According to Sylva, the PIB as drafted and passed to both Chambers of the National Assembly, if expeditiously considered and passed, will serve as the foundation of investments, adding that one of the central aims of the bill, is to make Nigeria an attractive investment destination.
He warned saying, “The days of oil are numbered; deposits of coal did not run out before the world moved away from it. Today the world is talking about alternative energy and we should also move we should take advantage of making hay while the sun shines.”
Earlier in his opening remarks, the President of the Senate, Ahmad Lawan, said that though the PIB seemed to be jinxed since 2007 and 2019, the fresh effort will surely see the light of the day, adding that it is difficult to put a time frame on when the jinx would be broken through the passage of the bill because details of its contents must be understood and thoroughness applied in its consideration.
Lawan who disclosed that President Muhammadu Buhari’s communication will be read today said that the Ministry must be around to educate the National Assembly on the content of the Bill, adding, “the essence of this meeting between the leadership of the National Assembly and officials of the Ministry of Petroleum and NNPC is to discuss the essence and focus of the Petroleum Industry Bill that has been sent to the National Assembly about two weeks ago.
“We announce that the Bill is now in the National Assembly even though it is not before the National Assembly. By tomorrow when the letter of transmission is read on the floor of the Senate and House of Representatives, we will know what it is the Bill.
“The essence of this meeting is for us to understand what is in the Bill. That is the essence and purpose of the meeting.
This is just for us to interact with you on the content of the Bill so that we have some first-hand information, understanding, and idea of what is in there and of course from there the interaction will continue maybe at another level with our committees for the processing of the Bill by the National Assembly leading to its eventual passage by the grace of God.
“The PIB is said to be jinxed. Actually for a long time, roughly from 2007 to 2019, it was either the Bill was sponsored by the executive and not passed by the legislature as was the case in 2007 and 2011 in the 6th and 7th Assembly.
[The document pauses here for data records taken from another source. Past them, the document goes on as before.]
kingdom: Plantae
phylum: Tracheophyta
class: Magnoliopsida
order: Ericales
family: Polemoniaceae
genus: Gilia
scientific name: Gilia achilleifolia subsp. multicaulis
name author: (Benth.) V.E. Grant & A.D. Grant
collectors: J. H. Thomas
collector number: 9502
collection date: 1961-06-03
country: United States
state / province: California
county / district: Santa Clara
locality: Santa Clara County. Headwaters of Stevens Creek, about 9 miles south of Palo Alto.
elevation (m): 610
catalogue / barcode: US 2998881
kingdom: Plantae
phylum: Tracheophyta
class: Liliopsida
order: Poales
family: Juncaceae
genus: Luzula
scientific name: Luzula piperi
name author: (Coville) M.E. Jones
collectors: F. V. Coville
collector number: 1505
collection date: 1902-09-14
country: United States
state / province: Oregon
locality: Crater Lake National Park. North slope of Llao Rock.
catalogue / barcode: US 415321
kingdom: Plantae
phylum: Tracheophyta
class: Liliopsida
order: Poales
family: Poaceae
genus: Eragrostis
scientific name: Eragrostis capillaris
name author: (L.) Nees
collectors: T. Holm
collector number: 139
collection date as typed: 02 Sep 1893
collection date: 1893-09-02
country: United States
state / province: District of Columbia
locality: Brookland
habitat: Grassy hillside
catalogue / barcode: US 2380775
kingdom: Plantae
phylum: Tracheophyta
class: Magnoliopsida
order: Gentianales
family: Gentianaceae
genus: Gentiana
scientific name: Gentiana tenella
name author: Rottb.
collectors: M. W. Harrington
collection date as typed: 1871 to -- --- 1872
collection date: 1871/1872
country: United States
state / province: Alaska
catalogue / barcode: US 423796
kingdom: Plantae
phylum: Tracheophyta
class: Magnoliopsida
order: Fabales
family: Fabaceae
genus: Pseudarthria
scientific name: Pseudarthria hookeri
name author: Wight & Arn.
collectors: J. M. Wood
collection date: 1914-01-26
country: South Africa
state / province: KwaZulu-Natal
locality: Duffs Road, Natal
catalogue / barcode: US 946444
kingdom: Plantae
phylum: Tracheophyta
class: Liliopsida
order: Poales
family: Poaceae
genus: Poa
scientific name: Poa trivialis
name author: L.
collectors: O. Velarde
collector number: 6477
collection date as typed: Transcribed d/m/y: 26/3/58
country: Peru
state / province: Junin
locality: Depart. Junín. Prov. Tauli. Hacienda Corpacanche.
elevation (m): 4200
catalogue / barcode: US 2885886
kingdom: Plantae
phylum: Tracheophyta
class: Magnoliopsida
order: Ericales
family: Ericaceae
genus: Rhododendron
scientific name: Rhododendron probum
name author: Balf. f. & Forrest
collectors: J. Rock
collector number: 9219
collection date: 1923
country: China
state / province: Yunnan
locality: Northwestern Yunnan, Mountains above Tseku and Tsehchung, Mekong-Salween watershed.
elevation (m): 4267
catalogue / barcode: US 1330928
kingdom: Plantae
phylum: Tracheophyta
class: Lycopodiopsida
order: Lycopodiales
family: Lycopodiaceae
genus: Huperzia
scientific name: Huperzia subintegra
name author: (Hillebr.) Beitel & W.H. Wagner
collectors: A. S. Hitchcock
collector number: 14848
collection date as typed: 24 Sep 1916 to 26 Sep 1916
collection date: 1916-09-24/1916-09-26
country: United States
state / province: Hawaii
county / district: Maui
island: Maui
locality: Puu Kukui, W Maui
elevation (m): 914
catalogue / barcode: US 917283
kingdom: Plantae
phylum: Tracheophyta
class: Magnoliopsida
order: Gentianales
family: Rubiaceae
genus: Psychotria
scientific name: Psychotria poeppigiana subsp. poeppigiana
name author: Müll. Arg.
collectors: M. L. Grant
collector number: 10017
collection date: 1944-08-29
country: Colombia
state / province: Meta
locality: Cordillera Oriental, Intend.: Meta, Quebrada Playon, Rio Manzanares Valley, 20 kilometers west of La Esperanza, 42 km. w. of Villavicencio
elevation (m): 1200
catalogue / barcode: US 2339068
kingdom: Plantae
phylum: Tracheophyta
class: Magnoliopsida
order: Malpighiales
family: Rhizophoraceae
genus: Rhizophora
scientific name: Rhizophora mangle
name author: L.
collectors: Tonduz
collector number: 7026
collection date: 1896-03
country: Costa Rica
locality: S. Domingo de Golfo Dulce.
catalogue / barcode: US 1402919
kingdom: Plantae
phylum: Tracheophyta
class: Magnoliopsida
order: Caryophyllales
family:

“In the 8th Assembly, the legislature sponsored the Bill by breaking it into three Bills which were passed but there was no assent.
Now the Bill is an executive Bill sent to the National Assembly. The two chambers promised even during our campaigns that we want to break that jinx.
We want to see an oil industry in Nigeria that is properly regulated and that does not only sustains the investments we have but attract even more investments. We want to see an oil industry that is very competitive and oil resources that are beneficial to Nigerians.”
Speaking in the same vein, the Speaker of the House of Representatives, Hon Femi Gbajabiamila, said that though the bill will be considered and passed speedily, thoroughness will not be sacrificed.
Gbajabiamila said, “Oil represents the livewire of our Nigeria’s economy, making the PIB the most important piece of legislation that will come out of the 9th National Assembly in months or years to come.
“We will pass the bill speedily, but not sacrifice thoroughness at the altar of speed. We have assembled a crack team of legislators who are versed in the workings of the industry.”